I would suggest you listen to all and decide which advice applies to you.

There is a story about an insane asylum on the top of the hill and a car with a flat tire. Drivers pulls the wheel and puts the lug nuts in the hubcap. The hubcap gets jostled and the lug nuts go flying to the bottom of the hill. Driver is upset and screaming how will I ever cope with this? A passer by suggests he mount the spare by taking a lug nut from each other tire and then carefully drive to the bottom of the hill to fetch the others. The driver is impressed and comments on the shrewd advice and questions if gentleman is on the staff.

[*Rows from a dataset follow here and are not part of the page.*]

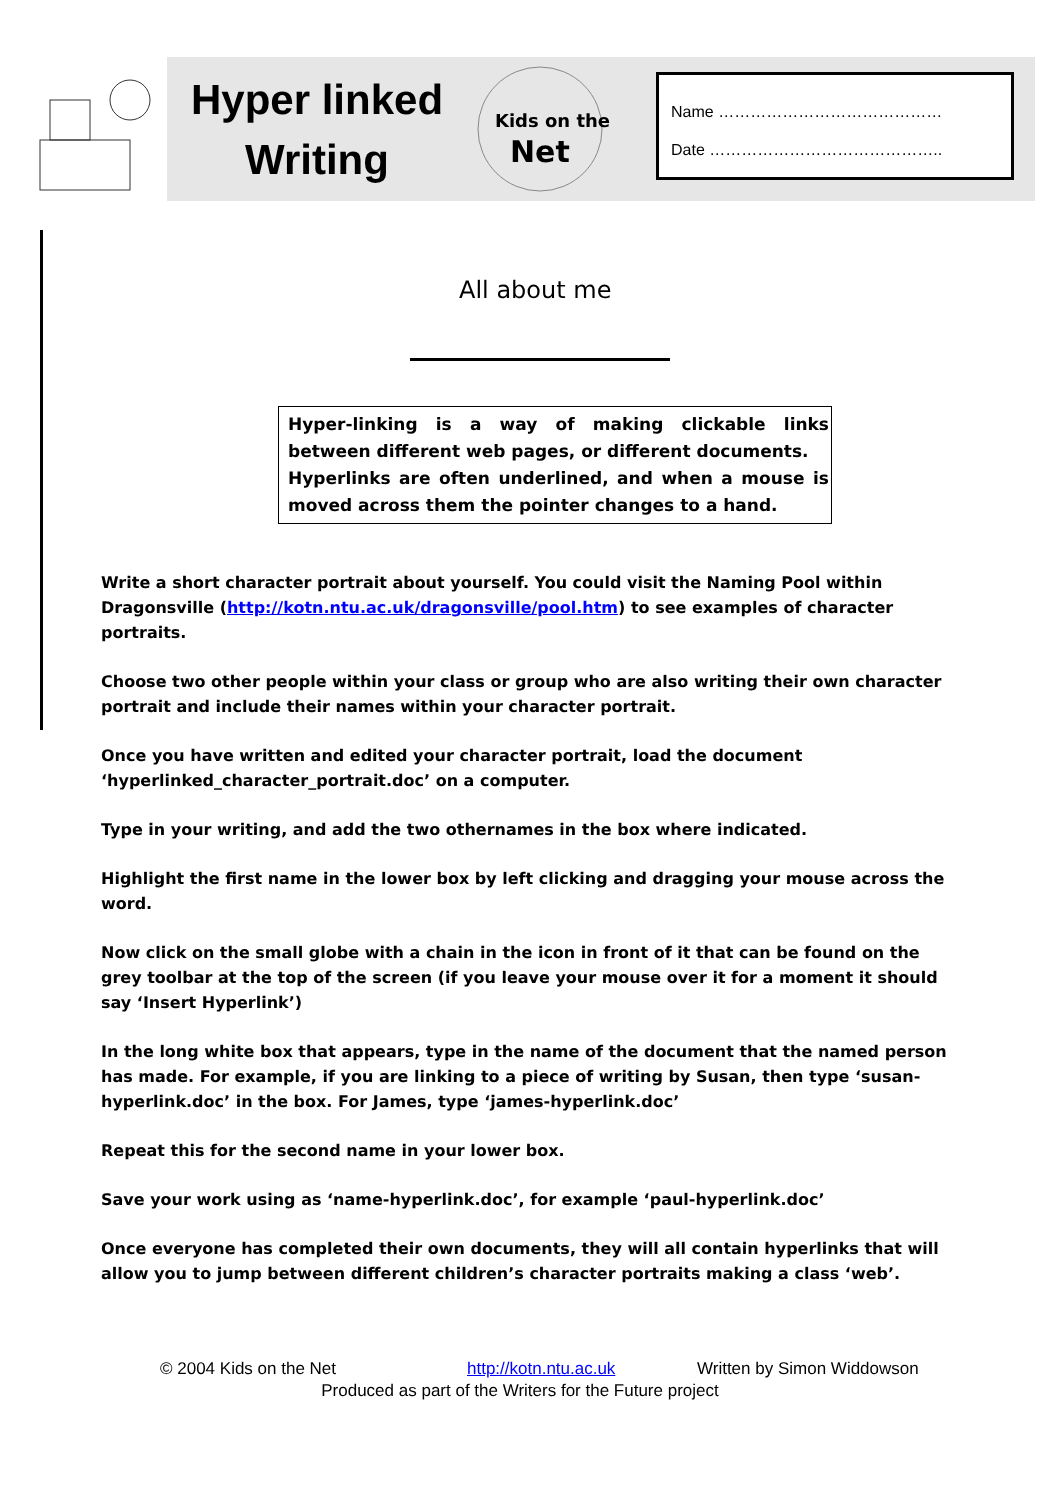Hyper linked
Writing
Kids on the
Net
Name ……………………………………
Date ……………………………………..
All about me
Hyper-linking is a way of making clickable links between different web pages, or different documents.
Hyperlinks are often underlined, and when a mouse is moved across them the pointer changes to a hand.
Write a short character portrait about yourself. You could visit the Naming Pool within Dragonsville (http://kotn.ntu.ac.uk/dragonsville/pool.htm) to see examples of character portraits.
Choose two other people within your class or group who are also writing their own character portrait and include their names within your character portrait.
Once you have written and edited your character portrait, load the document ‘hyperlinked_character_portrait.doc’ on a computer.
Type in your writing, and add the two othernames in the box where indicated.
Highlight the first name in the lower box by left clicking and dragging your mouse across the word.
Now click on the small globe with a chain in the icon in front of it that can be found on the grey toolbar at the top of the screen (if you leave your mouse over it for a moment it should say ‘Insert Hyperlink’)
In the long white box that appears, type in the name of the document that the named person has made. For example, if you are linking to a piece of writing by Susan, then type ‘susan-hyperlink.doc’ in the box. For James, type ‘james-hyperlink.doc’
Repeat this for the second name in your lower box.
Save your work using as ‘name-hyperlink.doc’, for example ‘paul-hyperlink.doc’
Once everyone has completed their own documents, they will all contain hyperlinks that will allow you to jump between different children’s character portraits making a class ‘web’.
© 2004 Kids on the Net http://kotn.ntu.ac.uk Written by Simon Widdowson
Produced as part of the Writers for the Future project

"No, I am crazy, but not stupid"

Kevin
 
I'm 76 and have tried, sometimes in vain, to provide guidance for my 23 y/o grandson. He's still struggling but we talk weekly and he seems to listen. Like others have said I wish I'd paid more attention to my elders, but hindsight is always 20/20.
 
There are a few cultures in the world that pay reverence to the older generation, unfortunately for the most part, America is not one of them.
 
In my youth, I met plenty of older people with gray hair, double chins, pot bellies who had "experience" and were immature, overaged children, now, at 73 I still meet them.
"Old age is hardest for those who never grew up in the first place."
 
The moment I actually became a adult was the first time I told Dad he was right. Said it quite often for many years after that. I did a lot of advise dispensing to teens over the decades. I never expected them to heed it before making their own mistakes. Just remember afterwards and possibly listen more the next time.
 
Old, old story, Samuel Clemons wrote about his father: "But when I got to be twenty-one, I was astonished at how much he had learned in seven years."--Mark Twain.
 
I gave up in frustration trying to impart some of my experience and a lifetime of observations on the human condition to my teen age grandchildren. They have no interest in anything I have to say so I stopped trying. All they want to do is stare at their iPhones.